Lucie studia come tali eruzioni creino tempeste meteorologiche spaziali che interessano la Terra. Ha inoltre una forte passione per la divulgazione scientifica a un pubblico eterogeneo. Lucie ricopre il ruolo di Chair of Governors della UCL Academy, Chief Stargazer della Society for Popular Astronomy ed è l'autrice di "Viaggio al centro del Sole. Storia e segreti della nostra stella".

"Ho trovato straordinaria la quantità di persone che hanno partecipato al concorso e hanno proposto così tanti nomi interessanti per la missione meteorologica spaziale dell'ESA", ha spiegato Lucie.

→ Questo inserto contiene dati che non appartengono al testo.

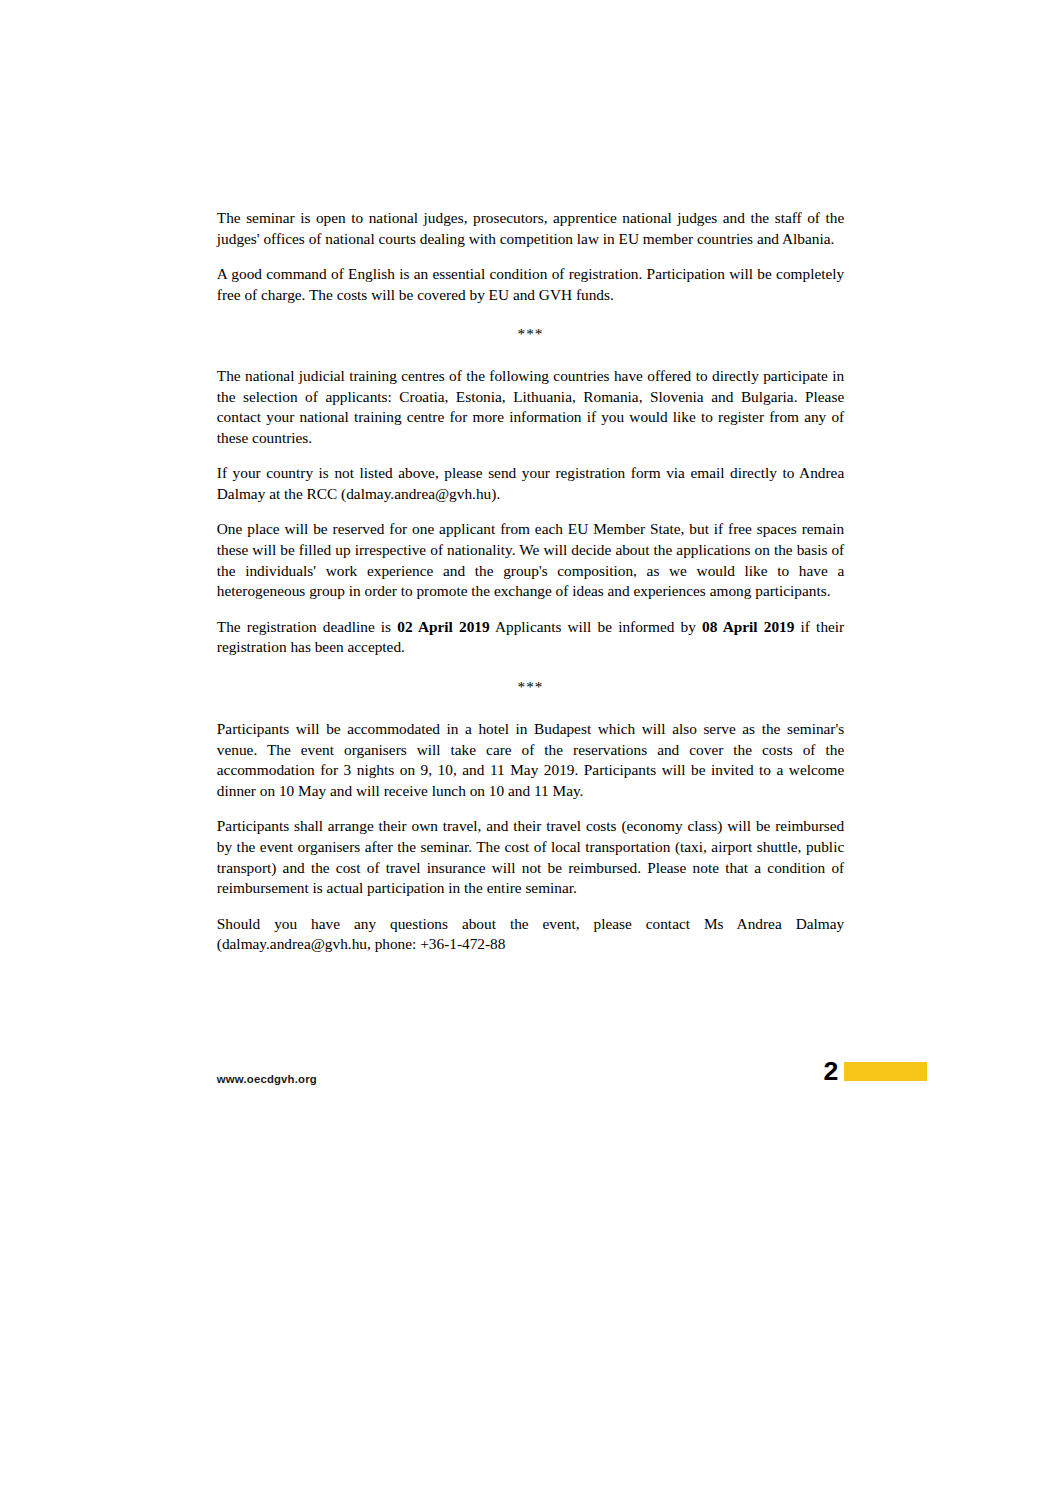The seminar is open to national judges, prosecutors, apprentice national judges and the staff of the judges' offices of national courts dealing with competition law in EU member countries and Albania.
A good command of English is an essential condition of registration. Participation will be completely free of charge. The costs will be covered by EU and GVH funds.
***
The national judicial training centres of the following countries have offered to directly participate in the selection of applicants: Croatia, Estonia, Lithuania, Romania, Slovenia and Bulgaria. Please contact your national training centre for more information if you would like to register from any of these countries.
If your country is not listed above, please send your registration form via email directly to Andrea Dalmay at the RCC (dalmay.andrea@gvh.hu).
One place will be reserved for one applicant from each EU Member State, but if free spaces remain these will be filled up irrespective of nationality. We will decide about the applications on the basis of the individuals' work experience and the group's composition, as we would like to have a heterogeneous group in order to promote the exchange of ideas and experiences among participants.
The registration deadline is 02 April 2019 Applicants will be informed by 08 April 2019 if their registration has been accepted.
***
Participants will be accommodated in a hotel in Budapest which will also serve as the seminar's venue. The event organisers will take care of the reservations and cover the costs of the accommodation for 3 nights on 9, 10, and 11 May 2019. Participants will be invited to a welcome dinner on 10 May and will receive lunch on 10 and 11 May.
Participants shall arrange their own travel, and their travel costs (economy class) will be reimbursed by the event organisers after the seminar. The cost of local transportation (taxi, airport shuttle, public transport) and the cost of travel insurance will not be reimbursed. Please note that a condition of reimbursement is actual participation in the entire seminar.
Should you have any questions about the event, please contact Ms Andrea Dalmay (dalmay.andrea@gvh.hu, phone: +36-1-472-88
www.oecdgvh.org
2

"Vigil si è distinto perché ha catturato l'essenza degli obiettivi della missione, che sono quelli di mantenere uno sguardo attento sull'attività solare e di avvertirci di qualsiasi emissione pericolosa che si dirige verso di noi".

Un commento del vincitore

François Gosselin

"Sono molto onorato che l'Agenzia Spaziale Europea abbia scelto Vigil, il nome da me suggerito, per la sua futura missione solare", spiega François Gosselin, il vincitore della campagna #NameTheMission con la sua proposta, Vigil."Vivendo in Canada, conosco molto bene l'impatto che può avere l'attività solare sulla Terra, come il blackout del 1989 nel Quebec, causato da un enorme brillamento".

Vigil, dal latino "Vigilis Exceptus", che significa "sentinella", è stata la mia ispirazione per il nome di questa missione dell'ESA. Una sentinella che osserva il Sole per rilevare eventi in arrivo e avvertirci: riflette perfettamente l'obiettivo della missione".